В Костином облике, если приглядеться, замечалось что-то тревожно несоразмерное: не соответствующее размерам. Крупному и плотному человеку положено быть спокойным и осанистым. Костя был, что называется, хорошего телосложения: высокий, широкий в кости, тренированный. Но не осанистый. И совсем не спокойный. Иногда, правда, для деловых нужд или нового знакомства он облачался в некоторую солидность, но она на нем не держалась. И, по-моему, никого не обманывала.
Как
Ритуал был единым в своей основе (обращенное в некий обряд Несчастье), но очень изменчивым в области форм, – то есть совсем не формальным. Пожалуй, единственной твердой формой стали так называемые «пасквили»: небольшие пьески, карикатурные персонажи которых носили имена реальных людей – предполагаемых слушателей. Здесь мелькающий и неожиданно вспыхивающий праздник, в который Костя обращал наши будни, получал наконец свой регламент: в определенный день произойдет определенное событие – будет прочитан новый пасквиль. Таких дней было в году несколько; а частью обязательной программы пасквили становились в те специальные праздничные дни, которые Костя сам придумал и ввел в наш обиход. Один из них – Валентинов день – сейчас уже признан и празднуется всенародно. Другой, 19 октября, пока отмечают только пушкинисты.
Приближается праздник, значит, услышим новый пасквиль. Во всем можно было сомневаться, но не в этом. В Косте был, мне кажется, солидный запас добросовестности, только расходовался нетривиально. К своему как бы несерьезному начинанию он относился с редким усердием и на моей памяти ни разу не подвел аудиторию.
Можно было не сомневаться и в том, что пасквиль будет замечательным. Костин литературный дар, легкий и обаятельный, получал здесь какой-то дополнительный резерв бытовой пародии, домашней иронии. А возможно – еще одну степень свободы.
Литературная механика пасквилей на самом деле достаточно сложна и имеет мало общего с привычным капустником. Это, собственно, буффонада, площадной театр масок, перенесенный в квартирные условия. Условные персонажи помещены в обстоятельства, намекающие на реальные – и совсем недавние – события. К событиям подставляется театральное кривое зеркальце, и в нем происходят ровно те же метаморфозы, что и с персонажами: какой-то частный, теневой эпизод превращается в яркий и откровенный балаган. При этом реальные события постоянно просвечивают сквозь абсурдные повороты пасквильного сюжета, что, конечно, дает замечательный комический эффект.

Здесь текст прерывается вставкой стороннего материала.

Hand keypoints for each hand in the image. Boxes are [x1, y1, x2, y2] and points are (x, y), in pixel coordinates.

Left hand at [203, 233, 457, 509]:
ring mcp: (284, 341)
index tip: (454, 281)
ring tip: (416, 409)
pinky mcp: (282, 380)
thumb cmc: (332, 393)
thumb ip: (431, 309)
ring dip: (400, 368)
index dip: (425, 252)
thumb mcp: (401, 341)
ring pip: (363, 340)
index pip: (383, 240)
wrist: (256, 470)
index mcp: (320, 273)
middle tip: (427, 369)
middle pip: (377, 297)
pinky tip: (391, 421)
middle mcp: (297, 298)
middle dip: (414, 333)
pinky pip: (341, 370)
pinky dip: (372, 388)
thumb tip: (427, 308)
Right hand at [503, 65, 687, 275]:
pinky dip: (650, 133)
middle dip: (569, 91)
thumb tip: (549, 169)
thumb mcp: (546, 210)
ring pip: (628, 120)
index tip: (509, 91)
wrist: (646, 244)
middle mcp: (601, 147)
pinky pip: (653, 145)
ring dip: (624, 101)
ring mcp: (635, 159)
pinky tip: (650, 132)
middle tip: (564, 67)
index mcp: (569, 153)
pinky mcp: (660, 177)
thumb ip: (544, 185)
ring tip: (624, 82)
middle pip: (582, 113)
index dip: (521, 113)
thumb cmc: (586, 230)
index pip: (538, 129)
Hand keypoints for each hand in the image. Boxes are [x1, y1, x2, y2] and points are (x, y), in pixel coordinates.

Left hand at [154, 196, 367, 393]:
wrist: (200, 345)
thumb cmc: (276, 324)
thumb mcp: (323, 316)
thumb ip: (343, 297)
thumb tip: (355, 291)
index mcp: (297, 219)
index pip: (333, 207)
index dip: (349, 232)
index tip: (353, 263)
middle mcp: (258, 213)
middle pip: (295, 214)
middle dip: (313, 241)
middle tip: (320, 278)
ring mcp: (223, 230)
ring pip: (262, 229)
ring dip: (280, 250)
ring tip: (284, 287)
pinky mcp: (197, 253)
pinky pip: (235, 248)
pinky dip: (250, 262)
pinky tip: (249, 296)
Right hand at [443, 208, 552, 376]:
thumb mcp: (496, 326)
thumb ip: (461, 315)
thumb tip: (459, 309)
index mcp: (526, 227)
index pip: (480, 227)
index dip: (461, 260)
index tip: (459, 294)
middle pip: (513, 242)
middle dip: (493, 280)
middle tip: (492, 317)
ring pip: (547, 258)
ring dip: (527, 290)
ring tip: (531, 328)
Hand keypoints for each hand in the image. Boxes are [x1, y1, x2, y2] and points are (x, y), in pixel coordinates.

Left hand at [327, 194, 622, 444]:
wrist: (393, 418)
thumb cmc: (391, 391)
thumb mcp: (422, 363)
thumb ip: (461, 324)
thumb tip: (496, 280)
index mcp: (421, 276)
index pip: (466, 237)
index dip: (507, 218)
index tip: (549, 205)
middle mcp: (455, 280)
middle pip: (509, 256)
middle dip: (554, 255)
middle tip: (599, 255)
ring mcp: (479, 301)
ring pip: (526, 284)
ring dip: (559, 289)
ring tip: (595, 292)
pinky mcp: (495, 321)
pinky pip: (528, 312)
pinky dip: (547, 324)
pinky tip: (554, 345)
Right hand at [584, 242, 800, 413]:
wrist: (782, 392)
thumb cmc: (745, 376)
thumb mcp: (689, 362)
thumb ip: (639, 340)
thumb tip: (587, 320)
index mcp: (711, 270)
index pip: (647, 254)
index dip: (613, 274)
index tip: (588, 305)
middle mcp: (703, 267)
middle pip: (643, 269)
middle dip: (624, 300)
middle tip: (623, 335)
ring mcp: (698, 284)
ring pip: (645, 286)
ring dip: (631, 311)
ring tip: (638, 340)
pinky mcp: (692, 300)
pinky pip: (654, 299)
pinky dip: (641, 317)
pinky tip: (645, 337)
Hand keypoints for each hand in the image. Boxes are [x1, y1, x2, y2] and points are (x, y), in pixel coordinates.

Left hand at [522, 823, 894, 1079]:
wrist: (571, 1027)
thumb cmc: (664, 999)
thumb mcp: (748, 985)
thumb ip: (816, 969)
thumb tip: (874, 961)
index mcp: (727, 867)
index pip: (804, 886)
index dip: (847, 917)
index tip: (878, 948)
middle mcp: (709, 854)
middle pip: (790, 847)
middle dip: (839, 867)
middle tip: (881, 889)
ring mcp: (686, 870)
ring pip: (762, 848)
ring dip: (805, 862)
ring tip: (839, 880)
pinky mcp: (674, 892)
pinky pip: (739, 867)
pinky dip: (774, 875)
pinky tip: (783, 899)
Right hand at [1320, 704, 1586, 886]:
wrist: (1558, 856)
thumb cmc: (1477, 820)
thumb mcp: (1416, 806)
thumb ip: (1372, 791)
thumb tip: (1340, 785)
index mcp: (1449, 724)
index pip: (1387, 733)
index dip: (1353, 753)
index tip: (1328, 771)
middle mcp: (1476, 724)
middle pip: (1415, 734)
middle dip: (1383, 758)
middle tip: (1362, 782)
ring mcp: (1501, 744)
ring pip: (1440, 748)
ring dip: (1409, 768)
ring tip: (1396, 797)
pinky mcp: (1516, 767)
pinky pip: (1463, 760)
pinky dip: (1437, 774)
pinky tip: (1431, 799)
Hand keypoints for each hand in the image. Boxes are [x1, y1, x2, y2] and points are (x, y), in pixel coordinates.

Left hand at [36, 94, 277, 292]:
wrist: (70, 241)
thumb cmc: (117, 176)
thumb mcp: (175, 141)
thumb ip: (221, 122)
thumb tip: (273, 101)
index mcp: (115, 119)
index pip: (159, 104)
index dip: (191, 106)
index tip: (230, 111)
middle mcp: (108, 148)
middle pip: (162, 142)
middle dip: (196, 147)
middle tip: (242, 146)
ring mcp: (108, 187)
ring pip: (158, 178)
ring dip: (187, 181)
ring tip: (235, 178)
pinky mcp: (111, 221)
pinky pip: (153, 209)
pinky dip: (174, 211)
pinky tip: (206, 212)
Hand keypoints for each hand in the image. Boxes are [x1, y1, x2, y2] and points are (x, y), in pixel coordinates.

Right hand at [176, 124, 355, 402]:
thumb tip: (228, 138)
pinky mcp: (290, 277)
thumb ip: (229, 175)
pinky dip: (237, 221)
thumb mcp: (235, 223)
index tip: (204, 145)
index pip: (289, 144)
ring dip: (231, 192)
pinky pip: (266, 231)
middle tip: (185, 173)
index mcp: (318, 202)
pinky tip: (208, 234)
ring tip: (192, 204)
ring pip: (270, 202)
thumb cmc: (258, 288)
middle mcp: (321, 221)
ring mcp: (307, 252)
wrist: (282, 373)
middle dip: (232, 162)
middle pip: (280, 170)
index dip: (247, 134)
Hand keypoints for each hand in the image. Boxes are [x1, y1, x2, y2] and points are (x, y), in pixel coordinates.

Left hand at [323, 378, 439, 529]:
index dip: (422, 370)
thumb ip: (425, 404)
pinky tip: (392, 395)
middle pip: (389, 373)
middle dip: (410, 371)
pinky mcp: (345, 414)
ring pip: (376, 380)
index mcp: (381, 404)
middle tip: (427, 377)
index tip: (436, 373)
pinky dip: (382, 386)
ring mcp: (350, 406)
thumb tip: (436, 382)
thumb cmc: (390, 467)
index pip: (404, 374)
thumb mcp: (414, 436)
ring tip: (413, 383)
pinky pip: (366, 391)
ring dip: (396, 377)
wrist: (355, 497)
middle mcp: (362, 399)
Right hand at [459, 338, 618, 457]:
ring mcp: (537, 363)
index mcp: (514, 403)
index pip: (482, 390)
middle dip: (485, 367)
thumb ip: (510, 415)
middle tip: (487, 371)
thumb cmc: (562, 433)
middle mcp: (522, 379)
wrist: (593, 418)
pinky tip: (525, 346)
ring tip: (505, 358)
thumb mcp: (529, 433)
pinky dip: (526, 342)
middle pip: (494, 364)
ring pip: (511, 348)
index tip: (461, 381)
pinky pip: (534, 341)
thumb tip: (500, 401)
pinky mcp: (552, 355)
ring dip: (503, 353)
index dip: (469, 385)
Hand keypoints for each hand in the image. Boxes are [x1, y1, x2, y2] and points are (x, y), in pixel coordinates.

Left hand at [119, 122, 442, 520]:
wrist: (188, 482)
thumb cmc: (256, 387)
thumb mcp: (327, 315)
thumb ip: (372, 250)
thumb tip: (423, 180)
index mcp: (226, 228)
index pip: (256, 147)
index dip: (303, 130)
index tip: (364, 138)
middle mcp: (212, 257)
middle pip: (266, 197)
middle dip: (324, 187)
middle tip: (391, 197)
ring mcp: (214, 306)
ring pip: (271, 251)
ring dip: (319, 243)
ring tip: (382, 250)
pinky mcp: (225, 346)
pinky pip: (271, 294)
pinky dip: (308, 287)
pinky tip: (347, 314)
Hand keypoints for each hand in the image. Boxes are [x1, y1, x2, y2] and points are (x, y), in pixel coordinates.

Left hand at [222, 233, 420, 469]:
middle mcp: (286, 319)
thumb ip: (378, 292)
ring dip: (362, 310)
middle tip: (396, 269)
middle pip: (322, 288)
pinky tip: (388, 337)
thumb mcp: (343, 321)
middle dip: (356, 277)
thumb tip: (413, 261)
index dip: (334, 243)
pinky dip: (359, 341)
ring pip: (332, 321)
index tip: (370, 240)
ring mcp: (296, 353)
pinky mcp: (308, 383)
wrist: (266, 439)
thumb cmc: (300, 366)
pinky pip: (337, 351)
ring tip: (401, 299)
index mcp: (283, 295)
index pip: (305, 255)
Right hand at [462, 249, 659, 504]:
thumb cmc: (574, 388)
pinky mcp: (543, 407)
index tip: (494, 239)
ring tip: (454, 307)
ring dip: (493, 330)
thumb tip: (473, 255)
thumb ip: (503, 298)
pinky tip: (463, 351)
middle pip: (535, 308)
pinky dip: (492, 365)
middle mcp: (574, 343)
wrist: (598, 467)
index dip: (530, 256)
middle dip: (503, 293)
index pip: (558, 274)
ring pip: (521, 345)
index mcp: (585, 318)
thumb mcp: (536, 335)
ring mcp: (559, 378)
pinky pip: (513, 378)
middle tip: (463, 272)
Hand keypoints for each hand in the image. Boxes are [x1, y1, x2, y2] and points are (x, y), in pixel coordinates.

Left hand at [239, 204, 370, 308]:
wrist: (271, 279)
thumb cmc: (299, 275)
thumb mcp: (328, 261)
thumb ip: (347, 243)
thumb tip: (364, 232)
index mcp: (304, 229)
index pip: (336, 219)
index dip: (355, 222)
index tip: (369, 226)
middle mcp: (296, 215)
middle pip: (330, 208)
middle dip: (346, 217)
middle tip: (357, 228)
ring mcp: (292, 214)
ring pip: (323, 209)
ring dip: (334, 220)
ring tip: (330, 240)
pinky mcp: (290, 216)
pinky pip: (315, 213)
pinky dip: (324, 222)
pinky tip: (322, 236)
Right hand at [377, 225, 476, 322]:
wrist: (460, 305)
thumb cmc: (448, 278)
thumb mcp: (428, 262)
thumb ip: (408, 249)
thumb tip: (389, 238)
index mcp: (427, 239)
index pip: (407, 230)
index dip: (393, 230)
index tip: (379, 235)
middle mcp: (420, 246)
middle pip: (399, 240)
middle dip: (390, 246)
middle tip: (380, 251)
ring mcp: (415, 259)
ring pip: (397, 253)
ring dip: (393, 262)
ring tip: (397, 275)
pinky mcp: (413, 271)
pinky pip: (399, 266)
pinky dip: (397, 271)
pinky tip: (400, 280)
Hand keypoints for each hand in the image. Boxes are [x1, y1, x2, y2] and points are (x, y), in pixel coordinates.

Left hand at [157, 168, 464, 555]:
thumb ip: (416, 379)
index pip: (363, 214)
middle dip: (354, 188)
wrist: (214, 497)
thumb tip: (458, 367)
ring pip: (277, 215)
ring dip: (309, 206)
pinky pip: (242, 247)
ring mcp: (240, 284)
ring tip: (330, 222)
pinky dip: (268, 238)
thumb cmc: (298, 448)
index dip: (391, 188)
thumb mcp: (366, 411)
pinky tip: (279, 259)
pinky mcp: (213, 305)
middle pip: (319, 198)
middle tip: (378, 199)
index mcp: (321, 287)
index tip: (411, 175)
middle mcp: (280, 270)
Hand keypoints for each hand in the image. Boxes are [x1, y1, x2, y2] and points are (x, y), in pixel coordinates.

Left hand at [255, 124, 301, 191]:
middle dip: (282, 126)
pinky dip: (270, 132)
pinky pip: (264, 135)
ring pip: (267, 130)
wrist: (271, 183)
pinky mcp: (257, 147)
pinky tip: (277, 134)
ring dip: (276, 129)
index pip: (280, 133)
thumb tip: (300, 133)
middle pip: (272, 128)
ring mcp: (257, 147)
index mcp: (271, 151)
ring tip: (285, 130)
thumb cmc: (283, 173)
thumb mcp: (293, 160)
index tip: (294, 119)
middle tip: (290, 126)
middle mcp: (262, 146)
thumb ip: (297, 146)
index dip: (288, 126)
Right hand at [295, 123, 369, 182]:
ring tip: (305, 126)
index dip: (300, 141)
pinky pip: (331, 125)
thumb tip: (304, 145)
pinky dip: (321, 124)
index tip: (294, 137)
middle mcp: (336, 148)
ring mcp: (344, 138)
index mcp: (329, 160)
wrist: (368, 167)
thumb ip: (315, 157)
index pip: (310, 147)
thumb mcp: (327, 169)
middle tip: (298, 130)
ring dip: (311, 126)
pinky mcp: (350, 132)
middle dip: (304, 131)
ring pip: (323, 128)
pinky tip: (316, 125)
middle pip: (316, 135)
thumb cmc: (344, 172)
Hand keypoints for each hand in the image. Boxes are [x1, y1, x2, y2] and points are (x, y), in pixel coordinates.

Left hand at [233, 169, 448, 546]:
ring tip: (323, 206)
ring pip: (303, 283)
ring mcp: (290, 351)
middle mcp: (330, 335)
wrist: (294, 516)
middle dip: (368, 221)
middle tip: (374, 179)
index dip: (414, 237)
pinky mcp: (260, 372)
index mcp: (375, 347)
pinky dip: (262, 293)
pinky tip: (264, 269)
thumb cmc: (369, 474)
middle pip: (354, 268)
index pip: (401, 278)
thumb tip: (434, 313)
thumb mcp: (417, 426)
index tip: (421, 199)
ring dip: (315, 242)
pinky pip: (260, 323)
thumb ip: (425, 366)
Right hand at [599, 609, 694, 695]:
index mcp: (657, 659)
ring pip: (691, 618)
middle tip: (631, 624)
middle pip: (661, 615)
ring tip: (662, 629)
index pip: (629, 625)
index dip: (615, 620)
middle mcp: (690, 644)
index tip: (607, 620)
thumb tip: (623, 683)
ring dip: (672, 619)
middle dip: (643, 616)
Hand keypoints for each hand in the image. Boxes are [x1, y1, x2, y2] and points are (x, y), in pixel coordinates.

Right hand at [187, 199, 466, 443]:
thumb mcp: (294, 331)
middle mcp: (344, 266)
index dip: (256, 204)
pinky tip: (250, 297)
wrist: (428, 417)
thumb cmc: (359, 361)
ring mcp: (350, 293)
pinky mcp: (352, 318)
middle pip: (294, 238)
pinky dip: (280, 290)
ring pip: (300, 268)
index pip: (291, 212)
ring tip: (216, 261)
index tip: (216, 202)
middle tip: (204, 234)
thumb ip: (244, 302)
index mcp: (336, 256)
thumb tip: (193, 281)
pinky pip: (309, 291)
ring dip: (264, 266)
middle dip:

Пожалуй, не только комический. Все вообще не так просто. Еще Николай Евреинов придумал «театр для себя» как психотерапевтическое подспорье для групповых взаимоотношений: он полагал, что выведенный на свет и театрализованный конфликт – это конфликт уже прожитый, снятый. Думаю, что-то подобное происходило и с нами, только обходилось без «теорий» (до которых Костя был не большой охотник). Потому и не осознавалось в свое время. Осознается только сейчас, и некоторые пасквили читаешь с очень странным чувством – смешанным и беспокойным. Но и над самой жизнью, что шла вокруг Кости, как будто немного – и начерно – поработал драматург. Она была сделана из другого материала, более цветного и яркого (а иногда как бы мишурного); она сценична и отчетливо разбита на эпизоды.